Passei pela biblioteca da Universidade Federal de Ouro Preto e vi cartazes em defesa da nossa educação, pedra angular para o desenvolvimento de qualquer país. Como as primeiras páginas de "No Caminho de Swann", obra de Proust que abre a série "Em Busca do Tempo Perdido", descrevem um narrador invadido por uma enxurrada de memórias ao comer uma madeleine com chá, ao olhar para esse templo de livros estáticos e estudantes ávidos por conhecimento, minhas ideias entraram em ebulição.
Tivemos um ensino superior tardio, dado ao fato de Portugal restringir o acesso ao ensino universitário, diferentemente, por exemplo, da Espanha, que implantou universidades em suas colônias, com o intuito de produzir um contingente para suprir a demanda de cargos burocráticos (não à toa a primeira universidade das Américas foi fundada em 1538, em São Domingos). Por isso, no Brasil, no início do século 19, tínhamos apenas escolas de carreira (ginecologia, anatomia e formação de dentistas), instituídas por Marquês de Pombal, e, somente a partir de 1827, é que surgiram as faculdades de direito em São Paulo e Olinda.
Mas será que essa gestação tardia poderia ser a causa do nosso atraso? Mesmo sabendo que diversos países aperfeiçoaram suas matrizes educacionais e adquiriram know-how em 100 anos? Talvez o que Roberto Campos utilizava para mostrar que nossa pobreza “não pode ser vista como uma imposição da fatalidade”, e sim como resultado de um “mau gerenciamento e negligência na formação de capital humano”, justifique tais indagações.
Aliás, o ensino superior é apenas a ponta final de um longo processo educacional e reflete bem as falhas ocorridas nas outras fases de formação, especialmente a educação básica. Em Sobral, no Ceará, a educação ia de mal a pior até que um gestor público decidiu mudar a situação e elevou o município a destaque nacional. A política implementada fortaleceu a gestão escolar —a partir da seleção de diretores por méritos, em detrimento das indicações; a criação de uma escola de formação de professores; e a atribuição de incentivos salariais para eles a partir do desempenho dos alunos.

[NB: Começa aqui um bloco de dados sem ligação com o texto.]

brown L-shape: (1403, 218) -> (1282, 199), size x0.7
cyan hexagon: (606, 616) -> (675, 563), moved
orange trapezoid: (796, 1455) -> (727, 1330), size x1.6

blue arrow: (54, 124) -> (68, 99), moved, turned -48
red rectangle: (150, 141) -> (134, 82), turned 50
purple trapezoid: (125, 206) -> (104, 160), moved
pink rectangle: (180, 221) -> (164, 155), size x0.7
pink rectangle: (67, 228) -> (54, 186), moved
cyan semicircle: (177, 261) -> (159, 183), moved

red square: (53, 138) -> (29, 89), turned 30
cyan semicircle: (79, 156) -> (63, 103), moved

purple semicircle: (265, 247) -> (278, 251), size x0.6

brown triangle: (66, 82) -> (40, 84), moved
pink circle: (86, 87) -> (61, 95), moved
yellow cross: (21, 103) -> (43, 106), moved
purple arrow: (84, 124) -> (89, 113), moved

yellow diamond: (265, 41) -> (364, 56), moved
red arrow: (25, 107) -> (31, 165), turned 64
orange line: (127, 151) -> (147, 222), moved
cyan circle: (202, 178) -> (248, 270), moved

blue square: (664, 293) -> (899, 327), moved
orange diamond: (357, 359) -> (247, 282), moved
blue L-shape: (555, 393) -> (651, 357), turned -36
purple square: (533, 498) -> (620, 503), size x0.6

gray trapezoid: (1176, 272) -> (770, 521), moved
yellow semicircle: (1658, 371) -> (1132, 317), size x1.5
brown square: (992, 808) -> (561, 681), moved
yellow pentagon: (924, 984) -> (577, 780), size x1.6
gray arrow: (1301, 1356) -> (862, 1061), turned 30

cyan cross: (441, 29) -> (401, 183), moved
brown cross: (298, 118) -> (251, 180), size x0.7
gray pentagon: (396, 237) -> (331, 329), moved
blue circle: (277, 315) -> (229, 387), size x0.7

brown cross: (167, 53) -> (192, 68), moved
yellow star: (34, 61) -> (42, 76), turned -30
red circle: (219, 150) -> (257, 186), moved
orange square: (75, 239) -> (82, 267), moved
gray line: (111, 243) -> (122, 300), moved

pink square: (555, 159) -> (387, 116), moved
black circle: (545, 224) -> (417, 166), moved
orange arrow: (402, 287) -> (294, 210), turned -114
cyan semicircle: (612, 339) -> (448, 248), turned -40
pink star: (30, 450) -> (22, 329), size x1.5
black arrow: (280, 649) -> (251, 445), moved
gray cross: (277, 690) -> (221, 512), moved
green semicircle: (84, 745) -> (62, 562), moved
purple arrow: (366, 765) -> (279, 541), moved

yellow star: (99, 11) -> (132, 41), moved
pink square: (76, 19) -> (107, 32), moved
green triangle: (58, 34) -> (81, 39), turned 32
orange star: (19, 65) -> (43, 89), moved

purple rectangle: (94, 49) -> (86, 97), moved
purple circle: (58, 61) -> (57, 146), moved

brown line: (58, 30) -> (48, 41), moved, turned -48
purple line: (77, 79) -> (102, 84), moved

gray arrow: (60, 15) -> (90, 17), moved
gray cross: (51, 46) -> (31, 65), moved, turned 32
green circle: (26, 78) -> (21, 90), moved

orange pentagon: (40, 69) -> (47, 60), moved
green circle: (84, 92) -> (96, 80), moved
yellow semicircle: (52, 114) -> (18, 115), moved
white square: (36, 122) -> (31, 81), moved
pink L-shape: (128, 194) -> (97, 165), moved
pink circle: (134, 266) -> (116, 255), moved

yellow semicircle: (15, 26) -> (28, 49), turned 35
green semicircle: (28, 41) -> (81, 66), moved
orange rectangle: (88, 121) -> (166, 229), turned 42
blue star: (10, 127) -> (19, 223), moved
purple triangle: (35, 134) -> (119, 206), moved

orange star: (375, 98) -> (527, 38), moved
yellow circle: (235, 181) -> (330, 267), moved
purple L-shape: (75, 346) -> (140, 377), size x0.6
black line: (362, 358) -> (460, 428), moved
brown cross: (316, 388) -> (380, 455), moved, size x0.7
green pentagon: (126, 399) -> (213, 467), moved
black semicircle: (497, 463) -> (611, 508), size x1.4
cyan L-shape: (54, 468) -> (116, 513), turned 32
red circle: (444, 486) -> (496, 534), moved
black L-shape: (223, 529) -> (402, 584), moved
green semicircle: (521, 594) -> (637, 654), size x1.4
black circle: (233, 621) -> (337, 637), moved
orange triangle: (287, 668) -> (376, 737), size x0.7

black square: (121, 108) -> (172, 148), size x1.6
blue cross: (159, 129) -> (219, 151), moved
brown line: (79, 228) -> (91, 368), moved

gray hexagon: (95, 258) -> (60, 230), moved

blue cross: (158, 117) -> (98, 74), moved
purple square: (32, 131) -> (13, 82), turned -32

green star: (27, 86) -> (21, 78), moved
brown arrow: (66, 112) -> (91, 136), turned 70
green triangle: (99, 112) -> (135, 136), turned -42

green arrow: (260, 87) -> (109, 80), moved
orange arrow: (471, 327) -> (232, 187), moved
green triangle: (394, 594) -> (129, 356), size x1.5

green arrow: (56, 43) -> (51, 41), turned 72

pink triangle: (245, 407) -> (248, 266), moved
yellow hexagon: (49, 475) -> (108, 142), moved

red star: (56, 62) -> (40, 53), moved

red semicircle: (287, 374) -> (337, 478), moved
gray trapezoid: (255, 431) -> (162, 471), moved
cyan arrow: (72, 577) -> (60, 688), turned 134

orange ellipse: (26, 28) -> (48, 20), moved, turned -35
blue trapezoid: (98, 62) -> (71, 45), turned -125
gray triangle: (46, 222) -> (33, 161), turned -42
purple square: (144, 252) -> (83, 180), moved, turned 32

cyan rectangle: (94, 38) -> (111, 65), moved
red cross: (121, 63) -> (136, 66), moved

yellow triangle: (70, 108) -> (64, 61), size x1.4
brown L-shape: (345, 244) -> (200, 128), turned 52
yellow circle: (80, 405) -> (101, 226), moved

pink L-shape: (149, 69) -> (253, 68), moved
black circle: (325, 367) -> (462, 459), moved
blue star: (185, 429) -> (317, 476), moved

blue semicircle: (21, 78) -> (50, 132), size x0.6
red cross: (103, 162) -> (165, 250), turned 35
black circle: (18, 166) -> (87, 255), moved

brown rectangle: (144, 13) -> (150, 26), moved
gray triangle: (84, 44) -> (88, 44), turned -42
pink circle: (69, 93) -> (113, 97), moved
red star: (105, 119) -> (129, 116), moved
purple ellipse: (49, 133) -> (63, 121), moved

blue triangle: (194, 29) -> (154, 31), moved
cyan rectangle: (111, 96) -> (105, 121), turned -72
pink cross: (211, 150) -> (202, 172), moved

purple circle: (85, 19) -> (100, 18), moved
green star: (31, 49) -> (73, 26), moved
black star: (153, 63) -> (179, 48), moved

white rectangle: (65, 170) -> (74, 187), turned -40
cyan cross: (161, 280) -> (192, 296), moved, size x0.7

Outra parte da solução está na forma de financiamento, que atualmente é predominantemente público, enquanto universidades pelo mundo diversificam as formas de captação de recursos e estimulam a participação de capital privado, caso da união da British Petroleum e a Universidade de Berkeley para criar o Energy Biosciences Institute.
Avançando nessa seara, proponho um teste: entre na sala do curso de medicina de qualquer universidade federal do Brasil e verás que a grande maioria que ali se faz presente tem condições de pagar pela educação recebida. Por isso, com exceção daqueles de baixa renda e incapazes de financiar seus estudos, o Estado deveria cobrar matrículas e mensalidades — uma contrapartida pela boa formação ofertada, afinal na iniciativa privada eles não teriam um custo mensal de R$ 5.000? Esses recursos poderiam ser investidos na educação básica e até superior, modelo difundido em vários países.
Outro aspecto candente é a relação com o setor privado para desenvolvimento de tecnologias e pesquisas e financiamento de projetos. O Brasil, quando ousou aproximar empresas e universidades, obteve êxito: a sinergia entre Centro de Tecnologia da Aeronáutica e ITA, fulcrais para a gênese da Embraer; as parcerias entre Embrapa e universidades no agronegócio; as tecnologias criadas por UFRJ e Petrobras, em conjunto, para extração de petróleo em águas profundas; e o Impa, um expoente em ciências exatas que recebeu recursos do CNPq, BNDES e Finpe ao longo dos anos, além de ofertar cursos não gratuitos, e alçou Artur Avila à medalha Fields.
A soma dos fatores supracitados gera educação de qualidade. Talvez o maior problema do ensino superior não esteja exatamente nele, mas simplesmente na educação de base e seu efeito cascata. Um gigante com pés de barro, assim caminha a universidade no Brasil.